Kent Meridian coach Brett Allen says that he's working on setting up a strong foundation for his players, so that they'll be ready for the Royals first game next Friday.

Kent Meridian coach Brett Allen says that he’s working on setting up a strong foundation for his players, so that they’ll be ready for the Royals first game next Friday.

The team is coming together quicker than Allen first thought since practiced opened Aug. 21. He and his coaches expect to be able to field players that can move the ball around quickly and effectively to allow the team more flexibility in play styles. He plans to put those skills to use in his team’s spread offense.

“When people see a spread-type offense, they immediately think ‘oh they’re gonna throw the ball all over the field,'” Allen said. “The spread offense was created to run the ball.”

The Royals, 4-4 in the South Puget Sound Leauge North 4A a season ago, open the season at Tahoma on Sept. 6.
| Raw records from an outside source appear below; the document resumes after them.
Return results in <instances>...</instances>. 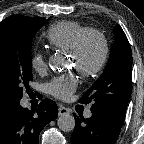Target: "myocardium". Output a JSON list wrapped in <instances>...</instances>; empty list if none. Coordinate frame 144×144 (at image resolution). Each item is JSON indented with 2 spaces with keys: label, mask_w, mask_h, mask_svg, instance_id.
Listing matches in <instances>:
<instances>
[{
  "label": "myocardium",
  "mask_w": 144,
  "mask_h": 144,
  "mask_svg": "<svg viewBox=\"0 0 144 144\" xmlns=\"http://www.w3.org/2000/svg\"><path fill=\"white\" fill-rule=\"evenodd\" d=\"M97 39L101 44V54L99 59L92 66H85L82 62L86 45L91 39ZM71 56L75 58V69L85 78H93L104 69L110 53V46L106 35L96 29H90L82 34L77 40L75 46L70 51Z\"/></svg>",
  "instance_id": "1"
}]
</instances>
Allen is banking on his players athleticism to give them the offensive edge needed to run a shotgun-spread offense. “We’ve always known these young guys have had talent,” Allen said, adding the key will be coordinating and focusing that talent.

While he’s confident in his offense’s abilities, Allen has to acknowledge his fledgeling defense. With none of his original defensive starters returning this year, he has only a handful of field-experienced players returning. Those returning are second or third stringers. To this end, Allen has focused his practices on placing defensive players in situations where they’ll develop an aggressive instinct on the field. By repeatedly practicing tackle drills and in game scenarios, he hopes to have his defense ready to go for the opening game.

Conditioning is another key component of Allen’s practices.

“We try to work in everything we do in practice to keep the kids moving at all times to maintain conditioning,” he said.

In addition to the standard movement and play drills, he’s incorporated “Two Minutes of Terror” into the practices, where athletes stay moving for two minutes straight.

The largest improvements Allen feels he needs to make this year, and has made over prior years, are keeping the players engaged in the game. He’ll keep improving his defense’s “football i.q.” and putting the final nail into what he calls a culture of defeatism that has grown over the years at Kent Meridian.